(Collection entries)
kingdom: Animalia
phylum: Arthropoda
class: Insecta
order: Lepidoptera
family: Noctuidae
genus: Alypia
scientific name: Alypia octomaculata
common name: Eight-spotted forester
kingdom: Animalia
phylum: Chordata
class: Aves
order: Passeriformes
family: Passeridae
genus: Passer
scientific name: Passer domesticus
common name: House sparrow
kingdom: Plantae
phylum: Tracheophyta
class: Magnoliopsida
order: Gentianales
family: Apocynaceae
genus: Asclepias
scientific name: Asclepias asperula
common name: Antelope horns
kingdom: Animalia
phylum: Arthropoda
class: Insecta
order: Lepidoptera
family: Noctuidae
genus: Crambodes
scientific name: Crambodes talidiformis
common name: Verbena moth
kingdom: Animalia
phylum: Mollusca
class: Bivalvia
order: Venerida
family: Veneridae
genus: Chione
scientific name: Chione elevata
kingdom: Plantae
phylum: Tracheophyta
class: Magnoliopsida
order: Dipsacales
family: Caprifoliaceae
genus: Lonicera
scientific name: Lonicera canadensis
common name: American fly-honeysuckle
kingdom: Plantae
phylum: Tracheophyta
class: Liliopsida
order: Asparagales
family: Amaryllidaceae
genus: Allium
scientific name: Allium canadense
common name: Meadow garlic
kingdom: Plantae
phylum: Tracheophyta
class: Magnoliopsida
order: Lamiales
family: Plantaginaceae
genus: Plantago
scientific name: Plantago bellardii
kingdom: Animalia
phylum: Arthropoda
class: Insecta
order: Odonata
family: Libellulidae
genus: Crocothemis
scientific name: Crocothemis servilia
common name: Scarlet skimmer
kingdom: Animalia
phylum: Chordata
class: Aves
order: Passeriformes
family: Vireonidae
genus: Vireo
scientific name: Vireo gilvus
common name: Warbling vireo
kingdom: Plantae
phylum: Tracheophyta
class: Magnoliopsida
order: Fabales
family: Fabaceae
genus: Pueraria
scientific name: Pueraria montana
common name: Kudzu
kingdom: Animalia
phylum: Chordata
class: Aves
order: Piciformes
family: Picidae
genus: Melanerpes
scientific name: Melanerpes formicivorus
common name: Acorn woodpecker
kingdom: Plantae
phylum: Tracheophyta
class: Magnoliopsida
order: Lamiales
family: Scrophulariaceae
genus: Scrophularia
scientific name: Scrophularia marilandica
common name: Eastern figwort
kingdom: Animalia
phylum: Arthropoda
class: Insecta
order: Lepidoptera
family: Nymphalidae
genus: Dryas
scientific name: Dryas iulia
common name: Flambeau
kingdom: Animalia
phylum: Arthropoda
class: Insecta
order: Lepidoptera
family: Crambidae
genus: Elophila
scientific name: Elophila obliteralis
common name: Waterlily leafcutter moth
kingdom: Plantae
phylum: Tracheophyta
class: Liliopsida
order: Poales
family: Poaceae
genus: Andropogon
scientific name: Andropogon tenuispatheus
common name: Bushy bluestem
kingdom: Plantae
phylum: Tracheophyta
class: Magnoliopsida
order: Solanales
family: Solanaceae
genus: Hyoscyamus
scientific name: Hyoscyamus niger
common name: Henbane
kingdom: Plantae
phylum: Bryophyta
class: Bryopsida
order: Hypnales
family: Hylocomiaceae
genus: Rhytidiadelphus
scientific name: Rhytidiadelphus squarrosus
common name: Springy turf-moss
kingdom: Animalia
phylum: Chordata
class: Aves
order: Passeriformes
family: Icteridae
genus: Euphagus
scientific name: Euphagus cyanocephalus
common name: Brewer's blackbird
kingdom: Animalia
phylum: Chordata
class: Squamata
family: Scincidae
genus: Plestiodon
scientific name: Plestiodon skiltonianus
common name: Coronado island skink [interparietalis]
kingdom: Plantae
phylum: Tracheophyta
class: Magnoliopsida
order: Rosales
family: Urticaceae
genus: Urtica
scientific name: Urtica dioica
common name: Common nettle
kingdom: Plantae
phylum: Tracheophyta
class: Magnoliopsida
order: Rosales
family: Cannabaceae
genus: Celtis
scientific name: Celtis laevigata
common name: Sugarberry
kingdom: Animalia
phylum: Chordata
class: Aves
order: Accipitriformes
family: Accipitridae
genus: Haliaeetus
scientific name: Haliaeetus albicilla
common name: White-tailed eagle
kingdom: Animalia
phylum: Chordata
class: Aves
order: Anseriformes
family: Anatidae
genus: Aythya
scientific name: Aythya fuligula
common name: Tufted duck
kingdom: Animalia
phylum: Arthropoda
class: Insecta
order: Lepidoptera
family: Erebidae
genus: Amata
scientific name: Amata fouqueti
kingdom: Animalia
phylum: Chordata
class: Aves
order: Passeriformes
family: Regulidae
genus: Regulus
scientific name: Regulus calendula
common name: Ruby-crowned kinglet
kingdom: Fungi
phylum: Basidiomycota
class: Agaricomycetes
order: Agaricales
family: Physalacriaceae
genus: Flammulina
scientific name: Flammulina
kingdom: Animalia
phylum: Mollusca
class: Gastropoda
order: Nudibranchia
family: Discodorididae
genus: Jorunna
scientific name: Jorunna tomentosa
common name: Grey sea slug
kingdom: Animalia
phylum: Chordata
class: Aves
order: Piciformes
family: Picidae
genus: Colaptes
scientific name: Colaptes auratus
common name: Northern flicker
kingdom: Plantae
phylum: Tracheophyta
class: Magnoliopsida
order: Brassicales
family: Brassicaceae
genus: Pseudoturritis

OBJECTIVE: Put every line of the listing above into a numbered list, skipping any blank lines.

ANSWER FOR THE TASK:
1. kingdom: Animalia
2. phylum: Arthropoda
3. class: Insecta
4. order: Lepidoptera
5. family: Noctuidae
6. genus: Alypia
7. scientific name: Alypia octomaculata
8. common name: Eight-spotted forester
9. kingdom: Animalia
10. phylum: Chordata
11. class: Aves
12. order: Passeriformes
13. family: Passeridae
14. genus: Passer
15. scientific name: Passer domesticus
16. common name: House sparrow
17. kingdom: Plantae
18. phylum: Tracheophyta
19. class: Magnoliopsida
20. order: Gentianales
21. family: Apocynaceae
22. genus: Asclepias
23. scientific name: Asclepias asperula
24. common name: Antelope horns
25. kingdom: Animalia
26. phylum: Arthropoda
27. class: Insecta
28. order: Lepidoptera
29. family: Noctuidae
30. genus: Crambodes
31. scientific name: Crambodes talidiformis
32. common name: Verbena moth
33. kingdom: Animalia
34. phylum: Mollusca
35. class: Bivalvia
36. order: Venerida
37. family: Veneridae
38. genus: Chione
39. scientific name: Chione elevata
40. kingdom: Plantae
41. phylum: Tracheophyta
42. class: Magnoliopsida
43. order: Dipsacales
44. family: Caprifoliaceae
45. genus: Lonicera
46. scientific name: Lonicera canadensis
47. common name: American fly-honeysuckle
48. kingdom: Plantae
49. phylum: Tracheophyta
50. class: Liliopsida
51. order: Asparagales
52. family: Amaryllidaceae
53. genus: Allium
54. scientific name: Allium canadense
55. common name: Meadow garlic
56. kingdom: Plantae
57. phylum: Tracheophyta
58. class: Magnoliopsida
59. order: Lamiales
60. family: Plantaginaceae
61. genus: Plantago
62. scientific name: Plantago bellardii
63. kingdom: Animalia
64. phylum: Arthropoda
65. class: Insecta
66. order: Odonata
67. family: Libellulidae
68. genus: Crocothemis
69. scientific name: Crocothemis servilia
70. common name: Scarlet skimmer
71. kingdom: Animalia
72. phylum: Chordata
73. class: Aves
74. order: Passeriformes
75. family: Vireonidae
76. genus: Vireo
77. scientific name: Vireo gilvus
78. common name: Warbling vireo
79. kingdom: Plantae
80. phylum: Tracheophyta
81. class: Magnoliopsida
82. order: Fabales
83. family: Fabaceae
84. genus: Pueraria
85. scientific name: Pueraria montana
86. common name: Kudzu
87. kingdom: Animalia
88. phylum: Chordata
89. class: Aves
90. order: Piciformes
91. family: Picidae
92. genus: Melanerpes
93. scientific name: Melanerpes formicivorus
94. common name: Acorn woodpecker
95. kingdom: Plantae
96. phylum: Tracheophyta
97. class: Magnoliopsida
98. order: Lamiales
99. family: Scrophulariaceae
100. genus: Scrophularia
101. scientific name: Scrophularia marilandica
102. common name: Eastern figwort
103. kingdom: Animalia
104. phylum: Arthropoda
105. class: Insecta
106. order: Lepidoptera
107. family: Nymphalidae
108. genus: Dryas
109. scientific name: Dryas iulia
110. common name: Flambeau
111. kingdom: Animalia
112. phylum: Arthropoda
113. class: Insecta
114. order: Lepidoptera
115. family: Crambidae
116. genus: Elophila
117. scientific name: Elophila obliteralis
118. common name: Waterlily leafcutter moth
119. kingdom: Plantae
120. phylum: Tracheophyta
121. class: Liliopsida
122. order: Poales
123. family: Poaceae
124. genus: Andropogon
125. scientific name: Andropogon tenuispatheus
126. common name: Bushy bluestem
127. kingdom: Plantae
128. phylum: Tracheophyta
129. class: Magnoliopsida
130. order: Solanales
131. family: Solanaceae
132. genus: Hyoscyamus
133. scientific name: Hyoscyamus niger
134. common name: Henbane
135. kingdom: Plantae
136. phylum: Bryophyta
137. class: Bryopsida
138. order: Hypnales
139. family: Hylocomiaceae
140. genus: Rhytidiadelphus
141. scientific name: Rhytidiadelphus squarrosus
142. common name: Springy turf-moss
143. kingdom: Animalia
144. phylum: Chordata
145. class: Aves
146. order: Passeriformes
147. family: Icteridae
148. genus: Euphagus
149. scientific name: Euphagus cyanocephalus
150. common name: Brewer's blackbird
151. kingdom: Animalia
152. phylum: Chordata
153. class: Squamata
154. family: Scincidae
155. genus: Plestiodon
156. scientific name: Plestiodon skiltonianus
157. common name: Coronado island skink [interparietalis]
158. kingdom: Plantae
159. phylum: Tracheophyta
160. class: Magnoliopsida
161. order: Rosales
162. family: Urticaceae
163. genus: Urtica
164. scientific name: Urtica dioica
165. common name: Common nettle
166. kingdom: Plantae
167. phylum: Tracheophyta
168. class: Magnoliopsida
169. order: Rosales
170. family: Cannabaceae
171. genus: Celtis
172. scientific name: Celtis laevigata
173. common name: Sugarberry
174. kingdom: Animalia
175. phylum: Chordata
176. class: Aves
177. order: Accipitriformes
178. family: Accipitridae
179. genus: Haliaeetus
180. scientific name: Haliaeetus albicilla
181. common name: White-tailed eagle
182. kingdom: Animalia
183. phylum: Chordata
184. class: Aves
185. order: Anseriformes
186. family: Anatidae
187. genus: Aythya
188. scientific name: Aythya fuligula
189. common name: Tufted duck
190. kingdom: Animalia
191. phylum: Arthropoda
192. class: Insecta
193. order: Lepidoptera
194. family: Erebidae
195. genus: Amata
196. scientific name: Amata fouqueti
197. kingdom: Animalia
198. phylum: Chordata
199. class: Aves
200. order: Passeriformes
201. family: Regulidae
202. genus: Regulus
203. scientific name: Regulus calendula
204. common name: Ruby-crowned kinglet
205. kingdom: Fungi
206. phylum: Basidiomycota
207. class: Agaricomycetes
208. order: Agaricales
209. family: Physalacriaceae
210. genus: Flammulina
211. scientific name: Flammulina
212. kingdom: Animalia
213. phylum: Mollusca
214. class: Gastropoda
215. order: Nudibranchia
216. family: Discodorididae
217. genus: Jorunna
218. scientific name: Jorunna tomentosa
219. common name: Grey sea slug
220. kingdom: Animalia
221. phylum: Chordata
222. class: Aves
223. order: Piciformes
224. family: Picidae
225. genus: Colaptes
226. scientific name: Colaptes auratus
227. common name: Northern flicker
228. kingdom: Plantae
229. phylum: Tracheophyta
230. class: Magnoliopsida
231. order: Brassicales
232. family: Brassicaceae
233. genus: Pseudoturritis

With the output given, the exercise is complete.